What to work on -> Rewrite the entries below with every "pose" changed to "camera" and nothing else altered. Leave out the pictures.

Stored records ->
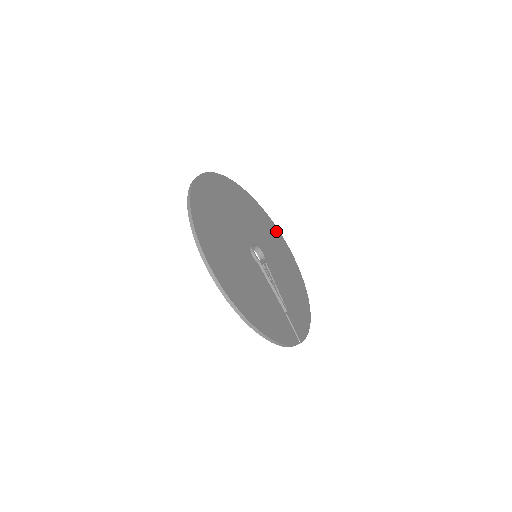
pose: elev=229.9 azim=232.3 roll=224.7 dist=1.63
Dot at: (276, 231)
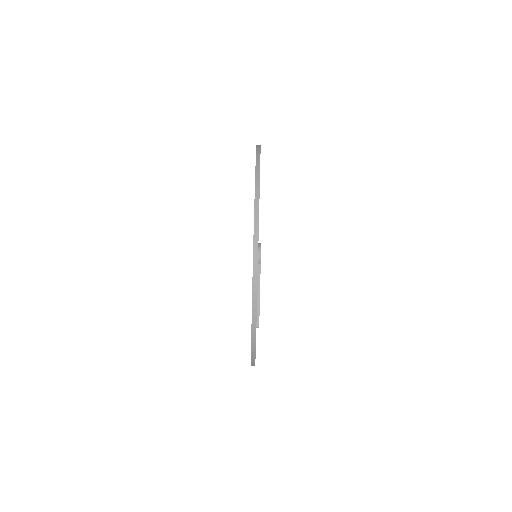
Dot at: occluded
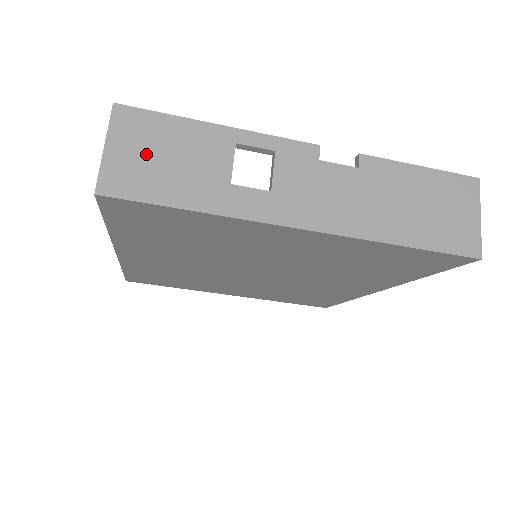
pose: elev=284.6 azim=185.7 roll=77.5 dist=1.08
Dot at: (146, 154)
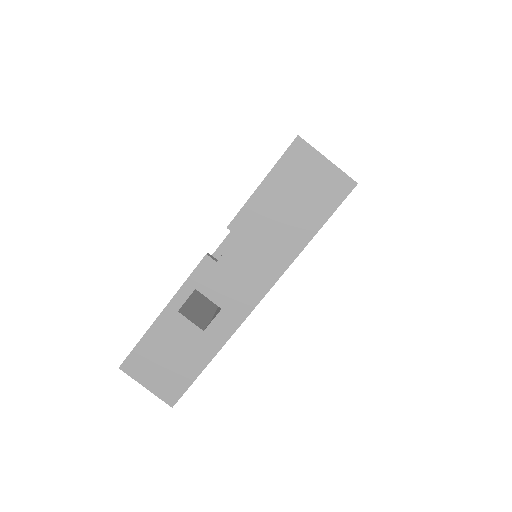
Dot at: (160, 368)
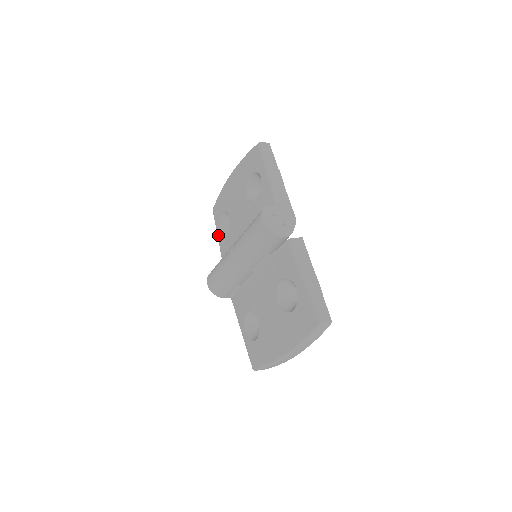
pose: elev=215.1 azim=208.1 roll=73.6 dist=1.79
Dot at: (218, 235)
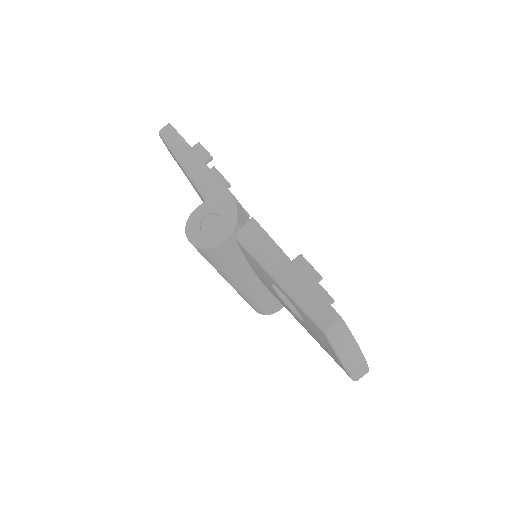
Dot at: occluded
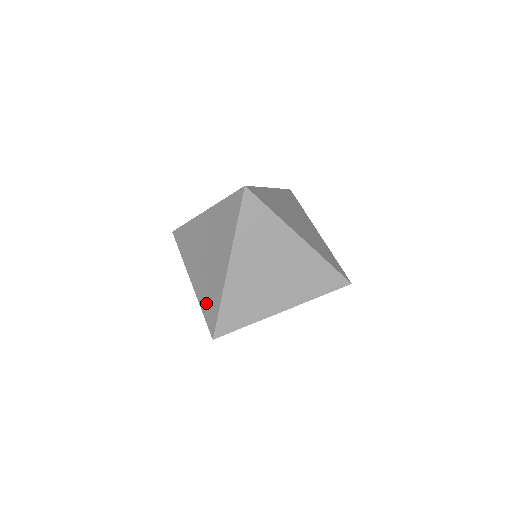
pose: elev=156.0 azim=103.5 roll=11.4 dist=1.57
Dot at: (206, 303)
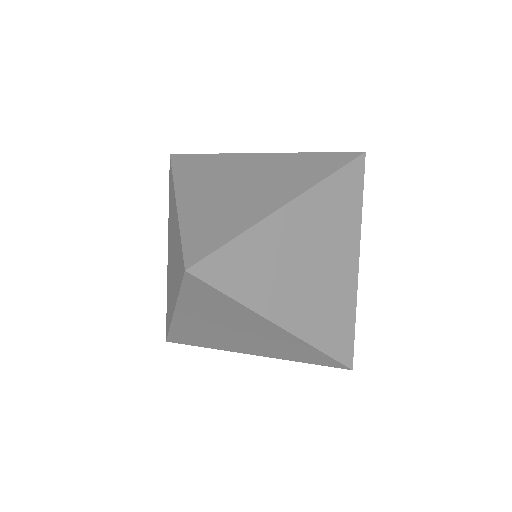
Dot at: (167, 301)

Result of the task ->
camera: elev=229.9 azim=232.3 roll=224.7 dist=1.63
Dot at: (276, 231)
Dot at: occluded
camera: elev=284.6 azim=185.7 roll=77.5 dist=1.08
Dot at: (146, 154)
Dot at: (160, 368)
camera: elev=215.1 azim=208.1 roll=73.6 dist=1.79
Dot at: (218, 235)
Dot at: occluded
camera: elev=156.0 azim=103.5 roll=11.4 dist=1.57
Dot at: (206, 303)
Dot at: (167, 301)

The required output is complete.